Das alte Stabilitätsgesetz ist inzwischen durch höheres anderes Recht nahezu unanwendbar geworden. Allein die europäischen Verträge für Binnenmarkt und Währungsunion haben einen Paradigmenwechsel bewirkt und die geldpolitische Verantwortung weitgehend der europäischen Zentralbank zugewiesen. Der Umgang mit der ungebremsten Inflation ist jetzt mehr eine europäische Aufgabe.

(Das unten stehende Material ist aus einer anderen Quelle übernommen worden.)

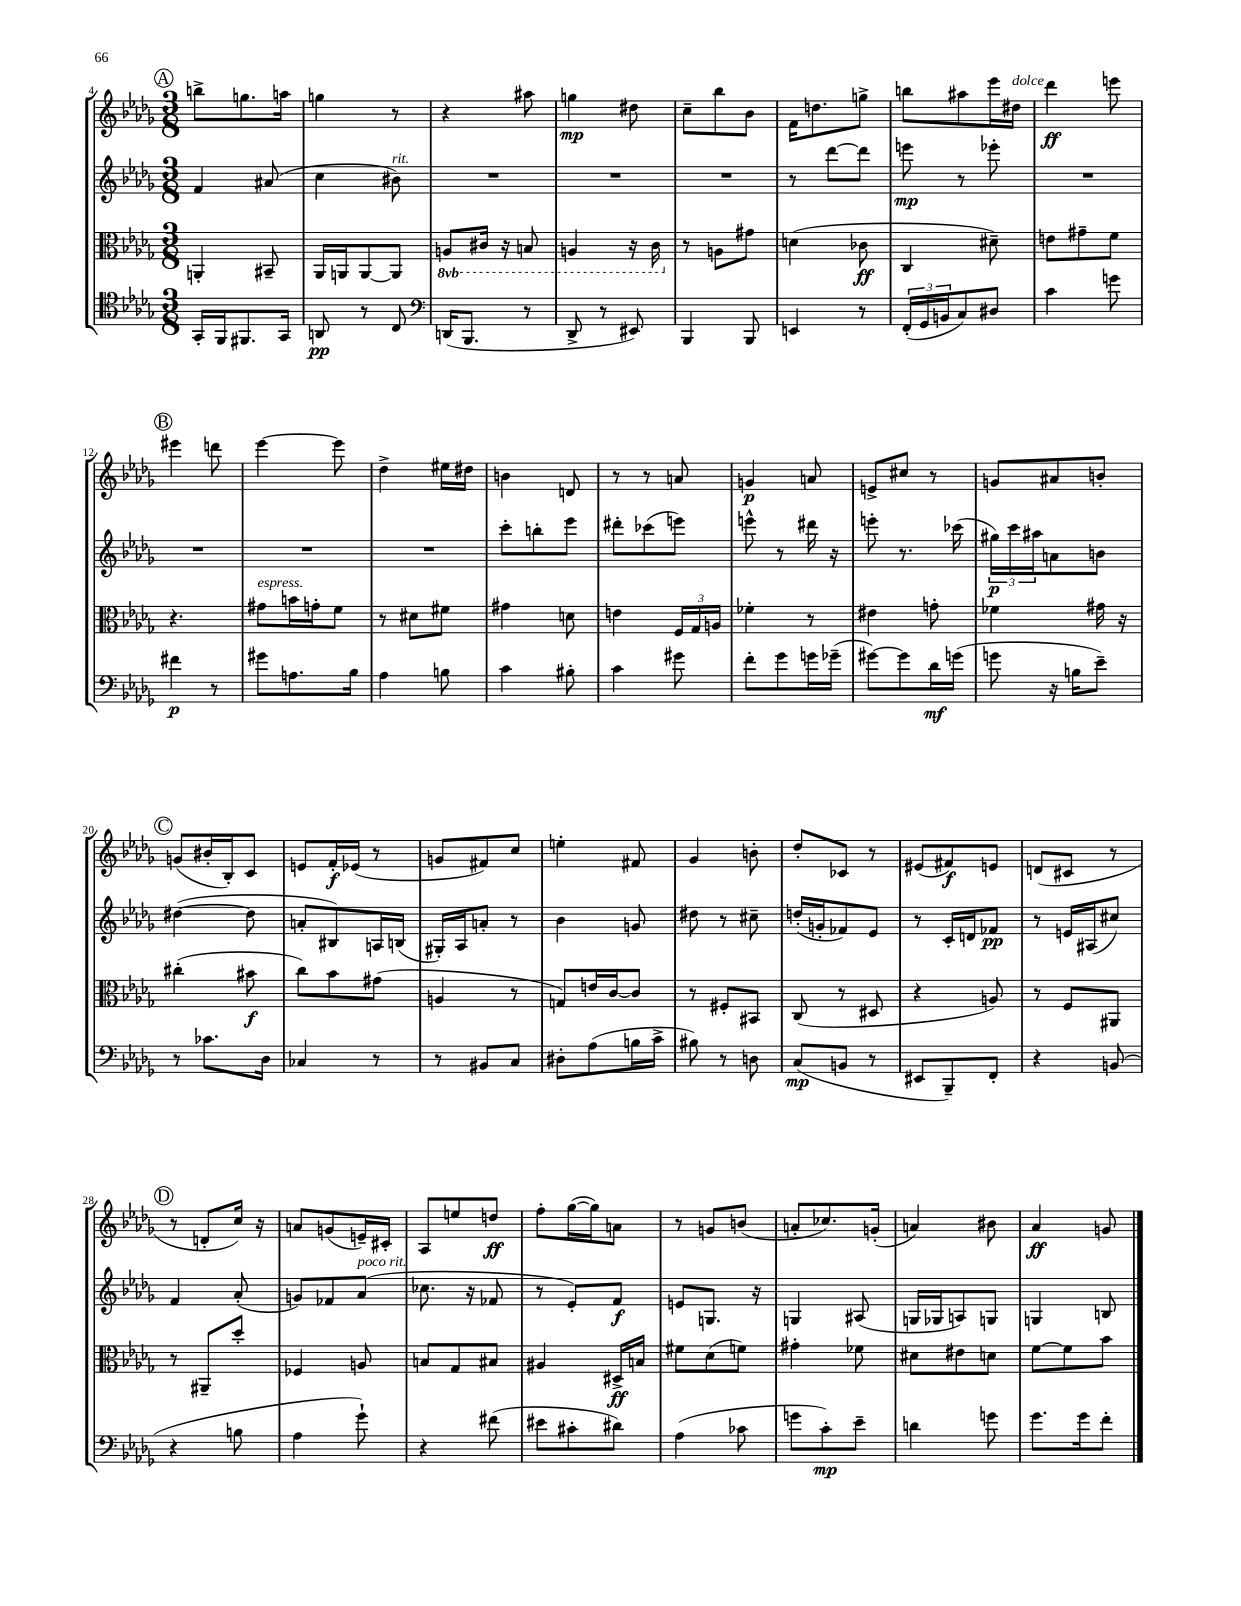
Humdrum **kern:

Die konzertierte Aktion kann daher nur in enger Abstimmung mit Brüssel nachhaltigen Erfolg haben. Die ernste Lage wird aus meiner Sicht auch nicht mit Fortsetzung der bislang praktizierten nationalen Maßnahmen der Ampelregierung zu meistern sein.

Erschwerend kommt hinzu, dass der weitere Verlauf der galoppierenden Inflation nicht vorhersehbar ist. Milliardenschwere Entlastungspakete für besonders bedürftige Personenkreise können offenbar den Erwartungen nicht gerecht werden. Sie entfachen allenfalls ein Strohfeuer. Was aus Verbrauchersicht als gerecht erscheinen mag, hat sich beim Tankrabatt als Murks entpuppt. Energieknappheit lässt sich nicht mit Steuergeld kompensieren. Steuerfreie Einmal-Zahlungen machen Lebensmittel, Benzin, Gas und Strom nicht billiger.

Das gilt auch mit Blick auf die hinkenden Beitragseinnahmen der Renten- und Krankenversicherungen, deren Löcher größer werden. Die Regierung darf die Probleme nicht mit weiteren kreditfinanzierten Wohltaten zukleistern.

Die Zentralbank hat den Leitzins viele Jahre niedrig belassen, zuletzt um die von Corona und den Krieg in der Ukraine geschwächten Wirtschaften zu schonen. Die Sorge, dass überschuldete Staaten unter höherer Zinslast zusammenbrechen, ist groß. Antizyklisches Verhalten erfordert eine hohe Solidarität, die noch weiter geht als eine ausgleichende soziale Partnerschaft.